Every record should be written out exactly, with the pictures left out.
---- Dataset extract
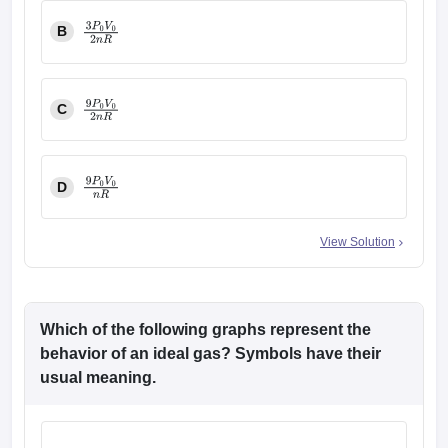
B
3
P
0
V
0
2
n
R
C
9
P
0
V
0
2
n
R
D
9
P
0
V
0
n
R
View Solution
Which of the following graphs represent the
behavior of an ideal gas? Symbols have their
usual meaning.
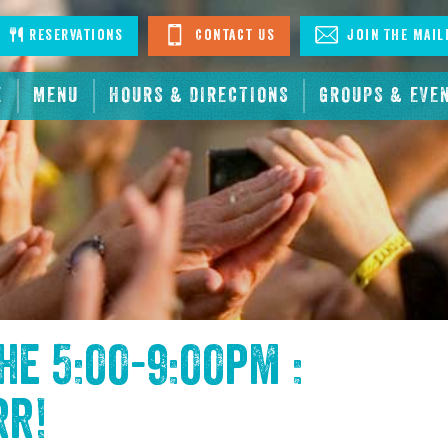
stagram
Reservations
Contact Us
Join The Mail
E
MENU
HOURS & DIRECTIONS
GROUPS & EVE
the
5:00-9:00pm :
rr
!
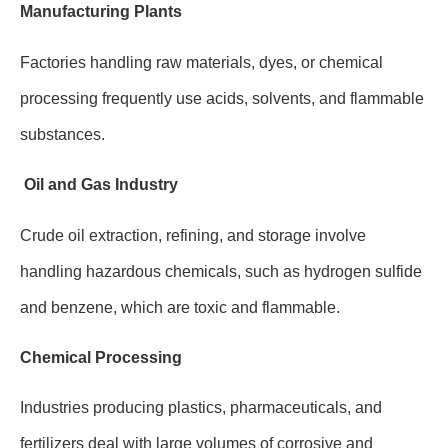
Manufacturing Plants
Factories handling raw materials, dyes, or chemical
processing frequently use acids, solvents, and flammable
substances.
Oil and Gas Industry
Crude oil extraction, refining, and storage involve
handling hazardous chemicals, such as hydrogen sulfide
and benzene, which are toxic and flammable.
Chemical Processing
Industries producing plastics, pharmaceuticals, and
fertilizers deal with large volumes of corrosive and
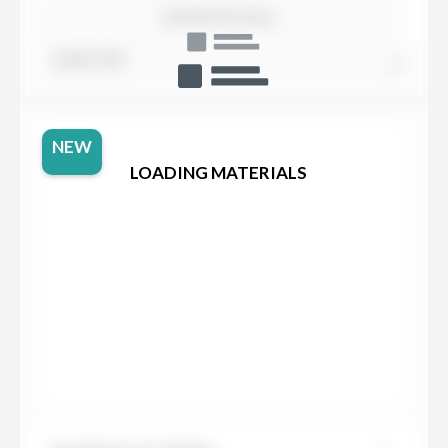
SHOW DETAILS
SORT BY
NEW
LOADING MATERIALS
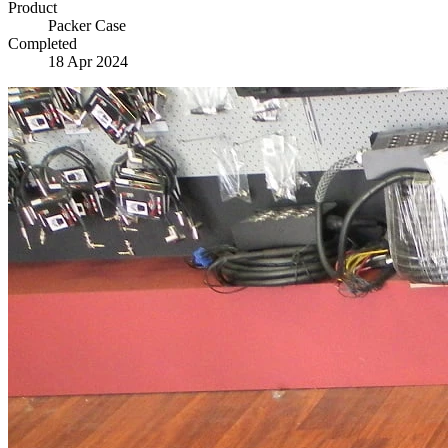
Product
Packer Case
Completed
18 Apr 2024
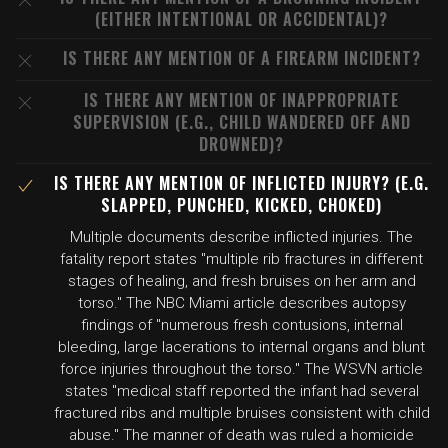
(EITHER INTENTIONAL OR ACCIDENTAL)?
IS THERE ANY MENTION OF A FIREARM INCIDENT?
IS THERE ANY MENTION OF INAPPROPRIATE
SUPERVISION (E.G., CHILD WANDERED OFF AND
DROWNED)?
IS THERE ANY MENTION OF INFLICTED INJURY? (E.G.
SLAPPED, PUNCHED, KICKED, CHOKED)
Multiple documents describe inflicted injuries. The
fatality report states "multiple rib fractures in different
stages of healing, and fresh bruises on her arm and
torso." The NBC Miami article describes autopsy
findings of "numerous fresh contusions, internal
bleeding, large lacerations to internal organs and blunt
force injuries throughout the torso." The WSVN article
states "medical staff reported the infant had several
fractured ribs and multiple bruises consistent with child
abuse." The manner of death was ruled a homicide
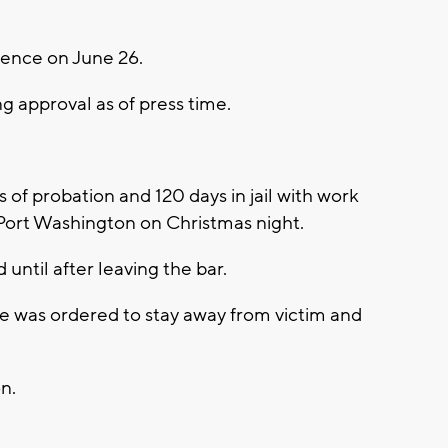
tence on June 26.
ng approval as of press time.
f probation and 120 days in jail with work
 Port Washington on Christmas night.
until after leaving the bar.
he was ordered to stay away from victim and
n.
--------
- Response to this exercise:
B
3
P
0
V
0
2
n
R
C
9
P
0
V
0
2
n
R
D
9
P
0
V
0
n
R
View Solution
Which of the following graphs represent the
behavior of an ideal gas? Symbols have their
usual meaning.
stagram
Reservations
Contact Us
Join The Mail
E
MENU
HOURS & DIRECTIONS
GROUPS & EVE
the
5:00-9:00pm :
rr
!
Manufacturing Plants
Factories handling raw materials, dyes, or chemical
processing frequently use acids, solvents, and flammable
substances.
Oil and Gas Industry
Crude oil extraction, refining, and storage involve
handling hazardous chemicals, such as hydrogen sulfide
and benzene, which are toxic and flammable.
Chemical Processing
Industries producing plastics, pharmaceuticals, and
fertilizers deal with large volumes of corrosive and
SHOW DETAILS
SORT BY
NEW
LOADING MATERIALS
Product
Packer Case
Completed
18 Apr 2024
(EITHER INTENTIONAL OR ACCIDENTAL)?
IS THERE ANY MENTION OF A FIREARM INCIDENT?
IS THERE ANY MENTION OF INAPPROPRIATE
SUPERVISION (E.G., CHILD WANDERED OFF AND
DROWNED)?
IS THERE ANY MENTION OF INFLICTED INJURY? (E.G.
SLAPPED, PUNCHED, KICKED, CHOKED)
Multiple documents describe inflicted injuries. The
fatality report states "multiple rib fractures in different
stages of healing, and fresh bruises on her arm and
torso." The NBC Miami article describes autopsy
findings of "numerous fresh contusions, internal
bleeding, large lacerations to internal organs and blunt
force injuries throughout the torso." The WSVN article
states "medical staff reported the infant had several
fractured ribs and multiple bruises consistent with child
abuse." The manner of death was ruled a homicide
tence on June 26.
ng approval as of press time.
f probation and 120 days in jail with work
 Port Washington on Christmas night.
until after leaving the bar.
he was ordered to stay away from victim and
n.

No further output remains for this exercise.